A recent study, showed changes in waist circumference and WHR, as was observed in the current study. These data are important in that they demonstrate that the intensity of the training can have a determining effect on measurements of body composition and physical performance. Both moderate and intense exercises applied intermittently are able to modify the parameters studied here, corroborating our results, though exhibiting different modifications (Marques et al., 2018).
Continuous long-term exercise may or may not also affect the body composition of healthy adults, including visceral fat, which has been strongly associated with increased risk of the development of cardiovascular diseases and cerebrovascular accidents. The results of the present study demonstrated a decrease in triglycerides, cholesterol and increases in HDL, a fact that has been reported in the literature. The decrease in central fat concentration is not always associated with a decrease in triglycerides, and even exercise alone was not always capable of modifying lipid parameters. However, recent studies in specific populations have demonstrated a positive relationship between anthropometric measurements of central adiposity and predictors of cardiovascular risk (Horowitz et al., 2018).

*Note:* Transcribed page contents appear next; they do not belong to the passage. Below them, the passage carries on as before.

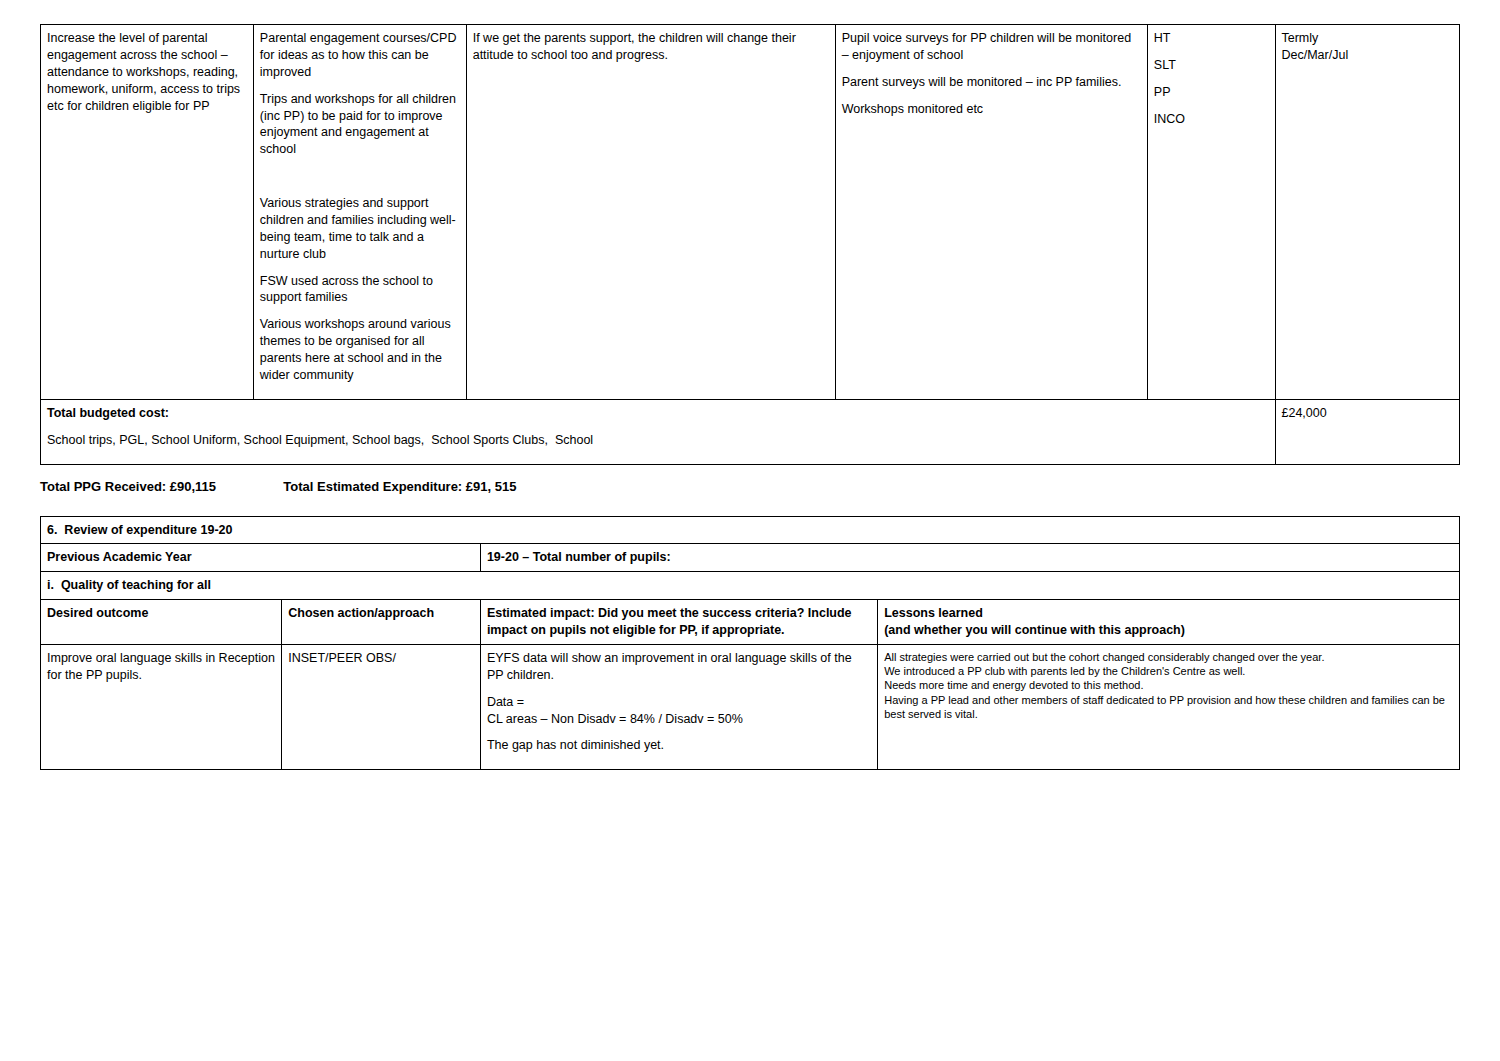| Increase the level of parental engagement across the school – attendance to workshops, reading, homework, uniform, access to trips etc for children eligible for PP | Parental engagement courses/CPD for ideas as to how this can be improved Trips and workshops for all children (inc PP) to be paid for to improve enjoyment and engagement at school Various strategies and support children and families including well-being team, time to talk and a nurture club FSW used across the school to support families Various workshops around various themes to be organised for all parents here at school and in the wider community | If we get the parents support, the children will change their attitude to school too and progress. | Pupil voice surveys for PP children will be monitored – enjoyment of school Parent surveys will be monitored – inc PP families. Workshops monitored etc | HT SLT PP INCO | Termly Dec/Mar/Jul |
| Total budgeted cost: School trips, PGL, School Uniform, School Equipment, School bags, School Sports Clubs, School | £24,000 |
Total PPG Received: £90,115 Total Estimated Expenditure: £91, 515
| 6. Review of expenditure 19-20 |
| Previous Academic Year | 19-20 – Total number of pupils: |
| i. Quality of teaching for all |
| Desired outcome | Chosen action/approach | Estimated impact: Did you meet the success criteria? Include impact on pupils not eligible for PP, if appropriate. | Lessons learned (and whether you will continue with this approach) |
| Improve oral language skills in Reception for the PP pupils. | INSET/PEER OBS/ | EYFS data will show an improvement in oral language skills of the PP children. Data = CL areas – Non Disadv = 84% / Disadv = 50% The gap has not diminished yet. | All strategies were carried out but the cohort changed considerably changed over the year. We introduced a PP club with parents led by the Children's Centre as well. Needs more time and energy devoted to this method. Having a PP lead and other members of staff dedicated to PP provision and how these children and families can be best served is vital. |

Competing endurance training modalities, showing decreases in body fat from resistance and endurance training performed on different days, with a correlation between this decrease in body fat, identifying a decrease in waist circumference with concentration of blood lipids and detected increased general physical capacity (Eklund et al., 2016).
The application of high-intensity exercises in elderly is a delicate issue because of the potential of lesions major adverse cardiovascular events that may be associated with the intensity of the exercise. Nevertheless, even though the entire program was inspired by a study carried out with young adults, none of the subjects reported any orthopaedic complications, or history of cerebrovascular accident, suggesting that it appears to be safe (data not shown). This could be very important data to support this approach in elderly people.

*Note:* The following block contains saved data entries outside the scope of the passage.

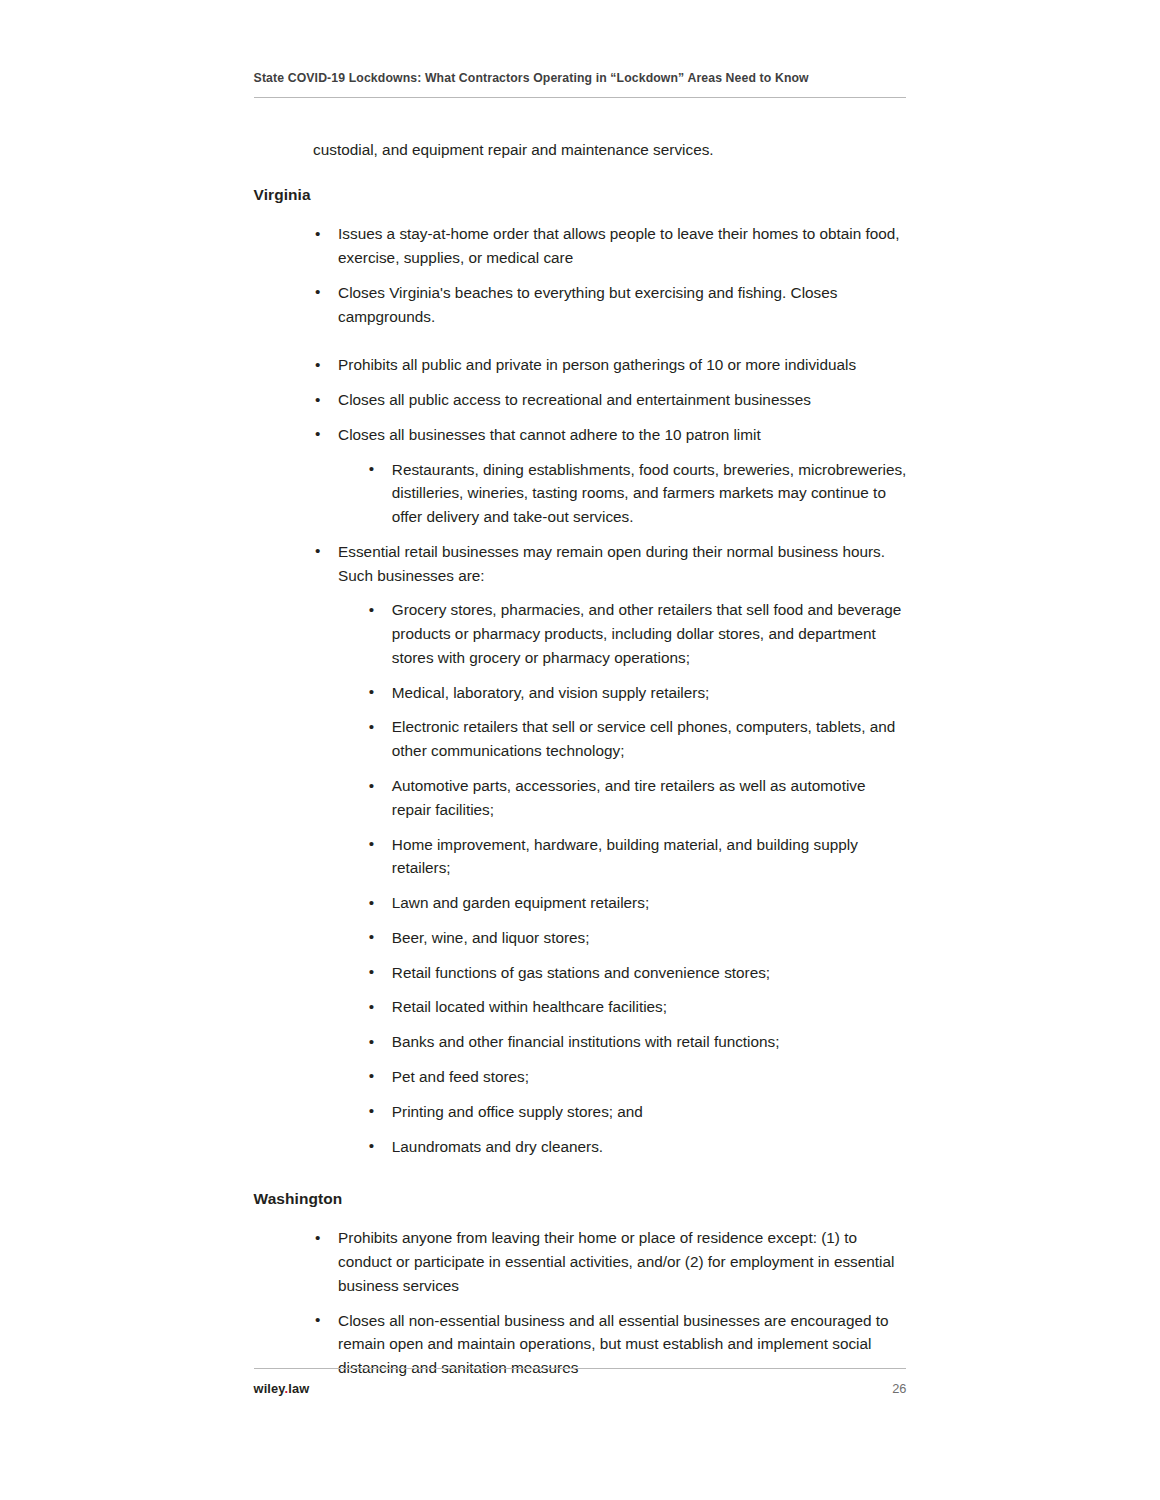State COVID-19 Lockdowns: What Contractors Operating in “Lockdown” Areas Need to Know
custodial, and equipment repair and maintenance services.
Virginia
Issues a stay-at-home order that allows people to leave their homes to obtain food, exercise, supplies, or medical care
Closes Virginia's beaches to everything but exercising and fishing. Closes campgrounds.
Prohibits all public and private in person gatherings of 10 or more individuals
Closes all public access to recreational and entertainment businesses
Closes all businesses that cannot adhere to the 10 patron limit
Restaurants, dining establishments, food courts, breweries, microbreweries, distilleries, wineries, tasting rooms, and farmers markets may continue to offer delivery and take-out services.
Essential retail businesses may remain open during their normal business hours. Such businesses are:
Grocery stores, pharmacies, and other retailers that sell food and beverage products or pharmacy products, including dollar stores, and department stores with grocery or pharmacy operations;
Medical, laboratory, and vision supply retailers;
Electronic retailers that sell or service cell phones, computers, tablets, and other communications technology;
Automotive parts, accessories, and tire retailers as well as automotive repair facilities;
Home improvement, hardware, building material, and building supply retailers;
Lawn and garden equipment retailers;
Beer, wine, and liquor stores;
Retail functions of gas stations and convenience stores;
Retail located within healthcare facilities;
Banks and other financial institutions with retail functions;
Pet and feed stores;
Printing and office supply stores; and
Laundromats and dry cleaners.
Washington
Prohibits anyone from leaving their home or place of residence except: (1) to conduct or participate in essential activities, and/or (2) for employment in essential business services
Closes all non-essential business and all essential businesses are encouraged to remain open and maintain operations, but must establish and implement social distancing and sanitation measures
wiley. law 26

These results reported here suggesting that MICT and HIIT can decrease levels of glucose and glycosylated haemoglobin, and can improve the lipid profile relatively quickly, suggesting that HIIT may be an efficient tool to improve the health of the diabetic elderly. Nevertheless, care needs be taken with the HIIT approach, because studies have shown possible impairments in acute glucose control, producing hyperglycaemic events in diabetics (Bacopoulou et al., 2015; Karlsen et al.).
Conclusions and recommendations. MICT produced significant improvements in body weight, subcutaneous body fat, fat distribution, lipid profile, and glucose control; however, HIIT showed most effectiveness and quickly created a greater size effect for several variables. There was no evidence of health impairment in volunteers with any adverse event after sixty days of intermittent high-intensity training, suggesting that this training modality effectively improves the metabolic health of the diabetic elderly. We recommend that this approach be observed for a longer period of time with longer longitudinal interventions in order to assess the safety and efficacy of long-term HIIT for this particular population and to evaluate the effects of various daily and weekly exercise sessions in order to obtain ideal benefits for this population.